I went to the main bookshop and in a fairly loud voice enquired after it. The seller gazed at me surprised, suddenly looked all shifty and equally loud replied that no, of course they do not have the book. As the poets say, one could cut the tension with a knife. I realised the faux pas and in a much quieter voice asked if he by chance knows where I can get it. He lowered his even more and told me the name and address of the other bookshop. I went there and this time much more subtly, that is crouching behind one of the shelves next to a kneeling employee, I repeated my enquiry. He also looked puzzled but pleased. Unfortunately, they also did not stock it but he knew where to get it. He walked out with me and pointed me in the right direction, watching after me as I went. The last place was a dingy little stationers, not a proper bookship at all. But they did have it. Yet, by this time I was so paranoid that I was seeing secret police functionaries behind every bush. I now know how my mum must have felt while smuggling illegal Solidarity publications in the 1980s!

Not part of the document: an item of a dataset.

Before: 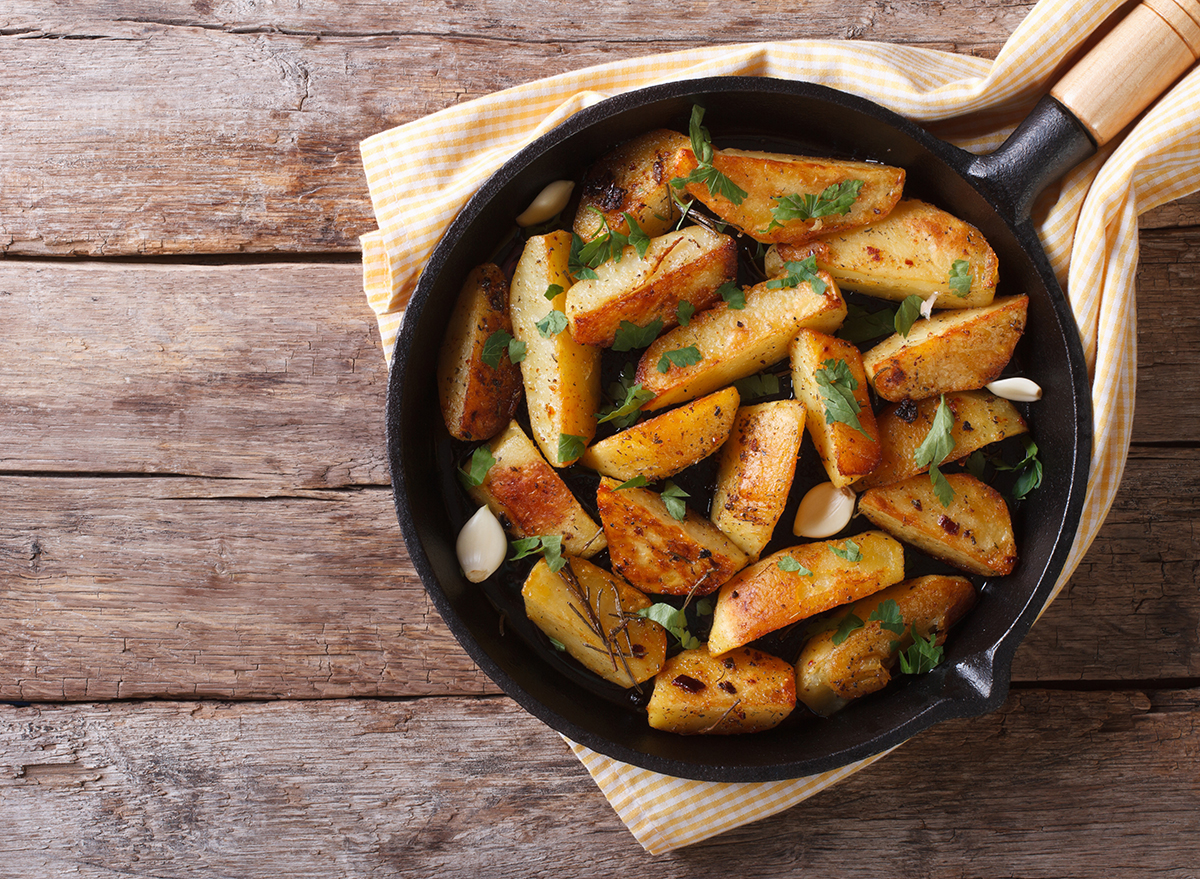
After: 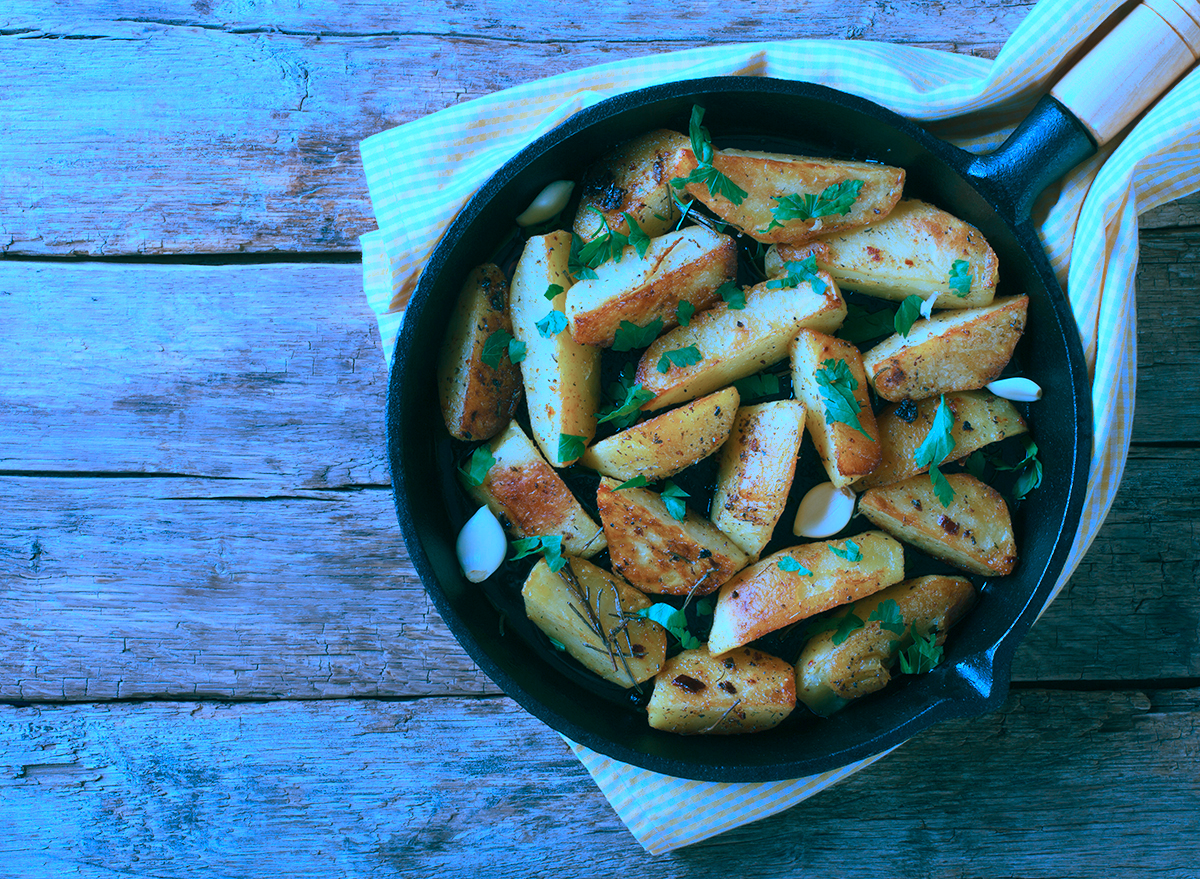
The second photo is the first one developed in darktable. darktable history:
color calibration: output R [1.063, -0.012, -0.003, 0], output B [-0.079, 0.047, 1, 0], illuminant custom, x 0.46, y 0.43, temperature 2642.66 K
color balance rgb: shadows lift › chroma 11.71%, shadows lift › hue 133.46°, power › chroma 2.15%, power › hue 166.83°, highlights gain › chroma 4%, highlights gain › hue 200.2°, perceptual saturation grading › global saturation 18.05%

I got back to the Backpackers and started reading my trophy book, again thinking that’s the end of excitement for the day. But it was Monday and Mondays is jam night at the National Theatre. So we, i.e. Brenda, Mira, John, Dan, Fasel, a Danish guy and I decided to check it out. We hailed 4 boda-bodas and chased each other through the croweded Kampala night streets. That felt really good. The jam was pleasant enough although surprisingly the quality of performers left a lot to be desired. But we danced, talked, ate pop-corn and drunk beer. Maybe a little too much beer for at some point, I really don’t know how that happened, I found myself making a bet with the guys that I will join the Ugandan President’s entourage when he heads to Gulu the next morning. I had the insider info that he is setting off and thought it would be fun to interview him on the way. Now, I had to do it.

It was just before midnight then when I asked the guys not to wait for me and headed outside to the next boda-boda. The night was cool but that did not lessen my enthusiasm and I boisterously ordered the driver to take me to the State House as I need to talk to the president. He obediently drove to the residence and left me with equally perplexed presidential askaris. I told them I’m a journalist who is supposed to see the president on his way to Gulu and I need a pass for tomorrow. They said its all nice and good but the president is not here but in Entebbe and if I want to ride with him I need to be there early. That I have resolved to do the very next day.